* Work to complete
Reproduce each of the following lines verbatim, preserving every character, symbol, and line break.

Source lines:
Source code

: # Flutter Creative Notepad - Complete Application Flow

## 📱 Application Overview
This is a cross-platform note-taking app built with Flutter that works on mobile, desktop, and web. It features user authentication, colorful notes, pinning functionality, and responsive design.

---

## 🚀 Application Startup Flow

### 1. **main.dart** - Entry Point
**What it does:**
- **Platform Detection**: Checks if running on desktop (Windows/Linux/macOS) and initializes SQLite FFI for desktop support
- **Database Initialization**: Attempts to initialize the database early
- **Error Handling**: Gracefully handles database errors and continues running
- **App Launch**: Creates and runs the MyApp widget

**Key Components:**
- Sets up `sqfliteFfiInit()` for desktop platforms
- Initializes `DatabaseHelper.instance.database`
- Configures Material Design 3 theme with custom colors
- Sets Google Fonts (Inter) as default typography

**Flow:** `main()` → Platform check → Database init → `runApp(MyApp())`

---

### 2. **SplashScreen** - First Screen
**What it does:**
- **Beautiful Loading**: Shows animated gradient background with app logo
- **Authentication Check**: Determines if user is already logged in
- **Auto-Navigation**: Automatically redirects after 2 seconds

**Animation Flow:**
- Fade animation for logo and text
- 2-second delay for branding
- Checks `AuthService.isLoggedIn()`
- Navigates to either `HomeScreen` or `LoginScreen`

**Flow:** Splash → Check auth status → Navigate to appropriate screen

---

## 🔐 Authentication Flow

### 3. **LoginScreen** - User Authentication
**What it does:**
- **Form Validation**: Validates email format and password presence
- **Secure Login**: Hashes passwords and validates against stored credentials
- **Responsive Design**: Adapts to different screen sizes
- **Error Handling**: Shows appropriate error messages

* Exercise response
Source code

: # Flutter Creative Notepad - Complete Application Flow

## 📱 Application Overview
This is a cross-platform note-taking app built with Flutter that works on mobile, desktop, and web. It features user authentication, colorful notes, pinning functionality, and responsive design.

---

## 🚀 Application Startup Flow

### 1. **main.dart** - Entry Point
**What it does:**
- **Platform Detection**: Checks if running on desktop (Windows/Linux/macOS) and initializes SQLite FFI for desktop support
- **Database Initialization**: Attempts to initialize the database early
- **Error Handling**: Gracefully handles database errors and continues running
- **App Launch**: Creates and runs the MyApp widget

**Key Components:**
- Sets up `sqfliteFfiInit()` for desktop platforms
- Initializes `DatabaseHelper.instance.database`
- Configures Material Design 3 theme with custom colors
- Sets Google Fonts (Inter) as default typography

**Flow:** `main()` → Platform check → Database init → `runApp(MyApp())`

---

### 2. **SplashScreen** - First Screen
**What it does:**
- **Beautiful Loading**: Shows animated gradient background with app logo
- **Authentication Check**: Determines if user is already logged in
- **Auto-Navigation**: Automatically redirects after 2 seconds

**Animation Flow:**
- Fade animation for logo and text
- 2-second delay for branding
- Checks `AuthService.isLoggedIn()`
- Navigates to either `HomeScreen` or `LoginScreen`

**Flow:** Splash → Check auth status → Navigate to appropriate screen

---

## 🔐 Authentication Flow

### 3. **LoginScreen** - User Authentication
**What it does:**
- **Form Validation**: Validates email format and password presence
- **Secure Login**: Hashes passwords and validates against stored credentials
- **Responsive Design**: Adapts to different screen sizes
- **Error Handling**: Shows appropriate error messages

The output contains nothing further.